> [The problem]: Copy out the lines from the one with "Here at (565, 179)" to the one with "redistribute at (175, 740): redistribute", switching "colour" to "shade" and leaving everything else as it is.

> [Input data]:
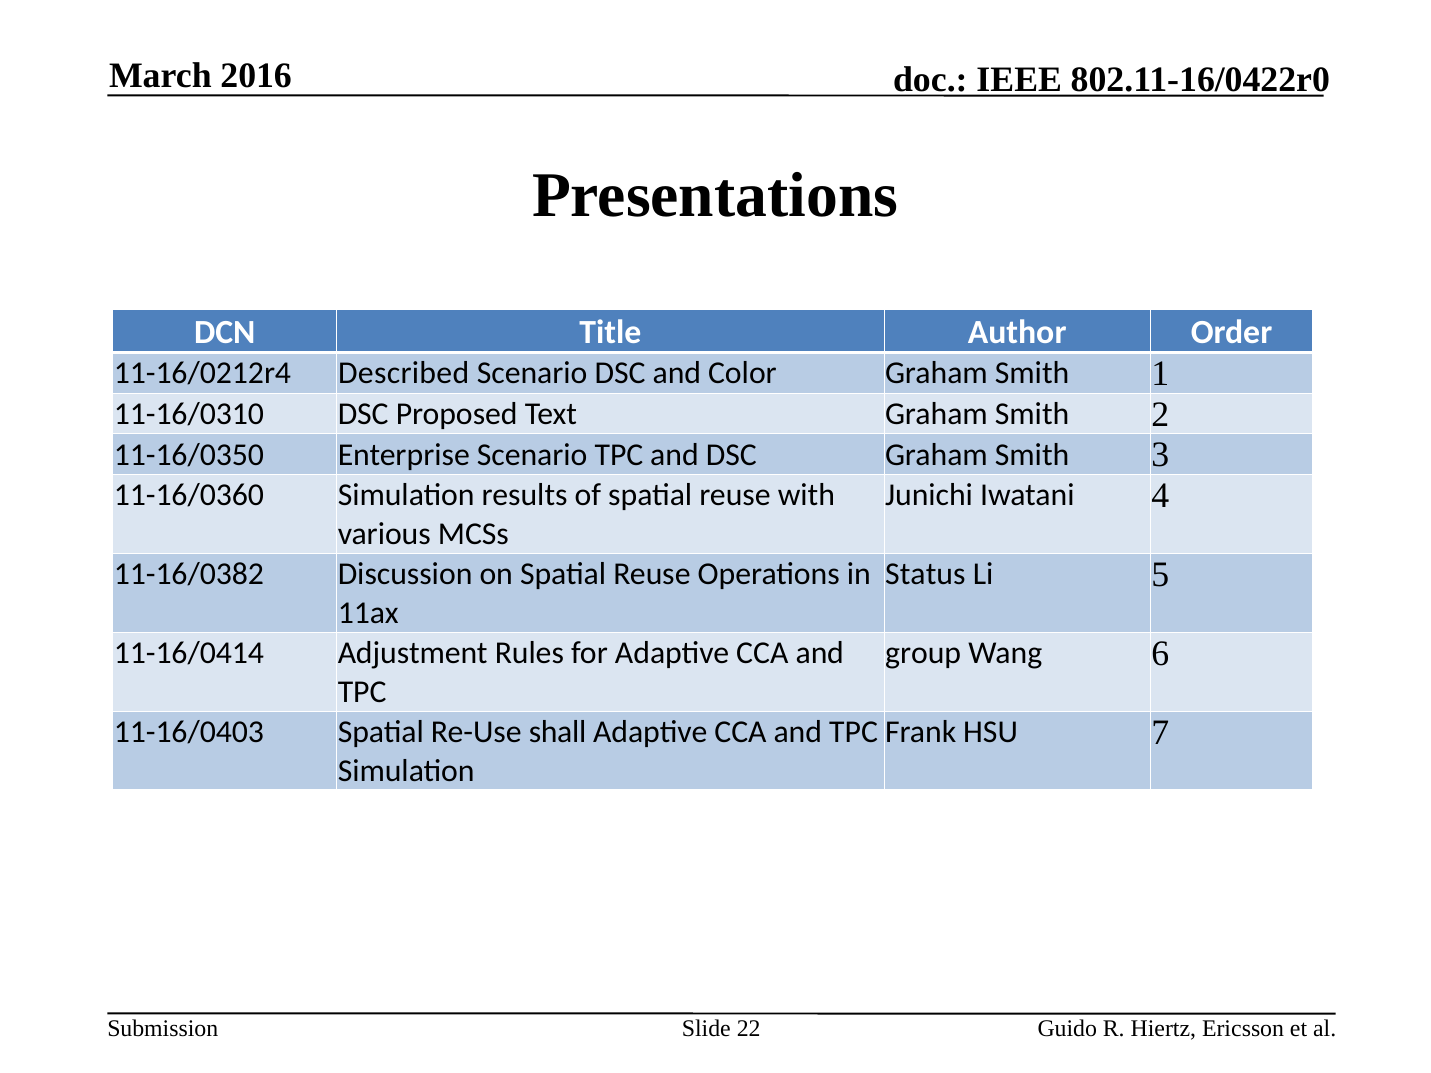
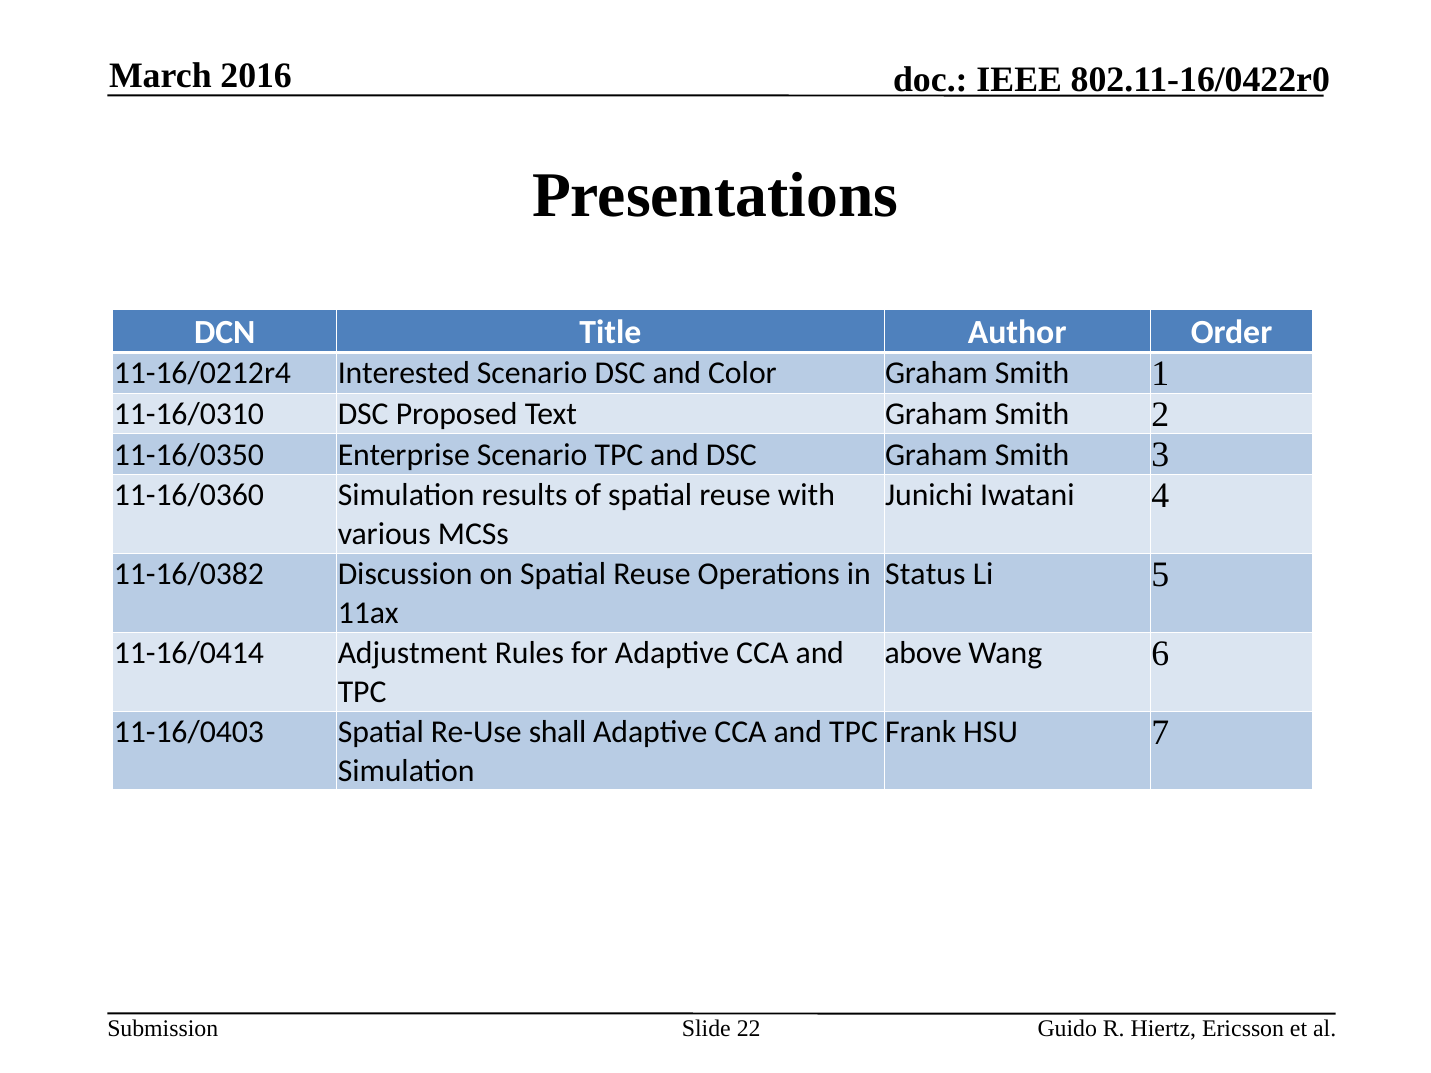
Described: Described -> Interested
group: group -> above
==
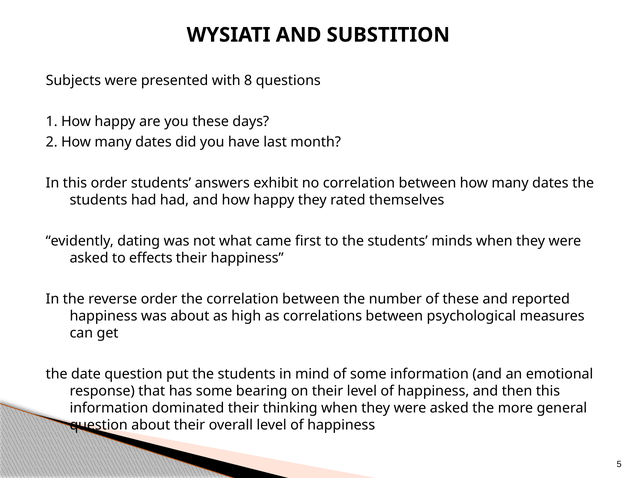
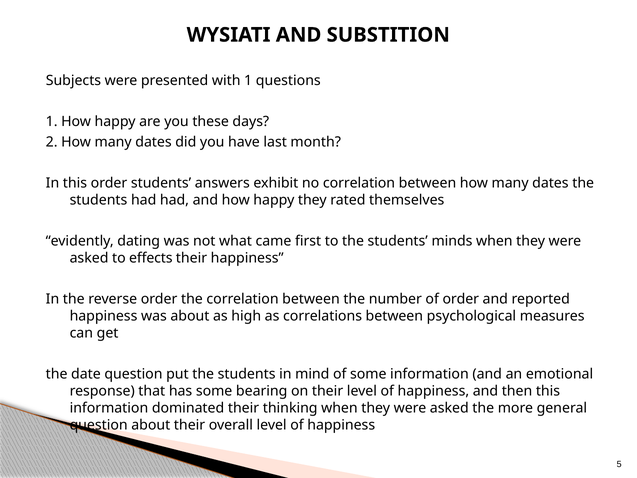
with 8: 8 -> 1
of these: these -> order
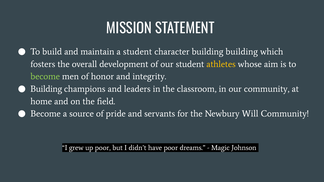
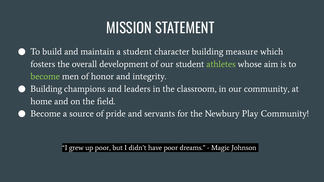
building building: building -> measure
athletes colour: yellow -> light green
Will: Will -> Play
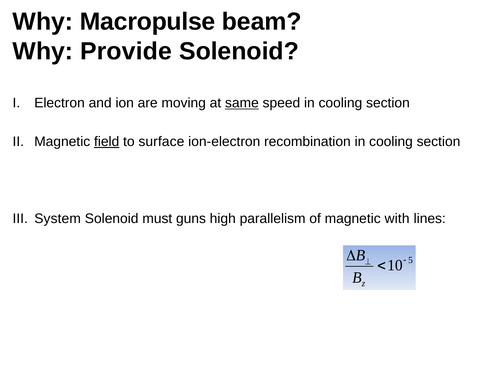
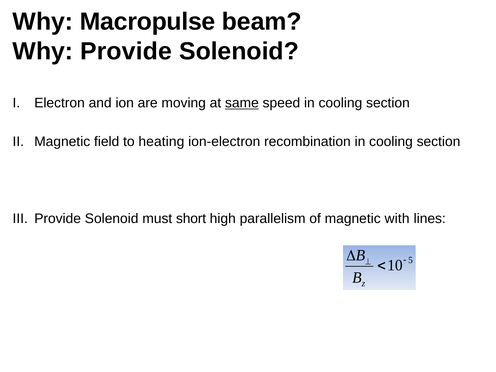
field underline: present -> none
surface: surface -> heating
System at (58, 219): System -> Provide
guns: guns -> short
--
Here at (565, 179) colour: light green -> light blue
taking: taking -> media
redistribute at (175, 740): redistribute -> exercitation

> [Exercise output]:
Here at (565, 179) shade: light green -> light blue
taking: taking -> media
redistribute at (175, 740): redistribute -> exercitation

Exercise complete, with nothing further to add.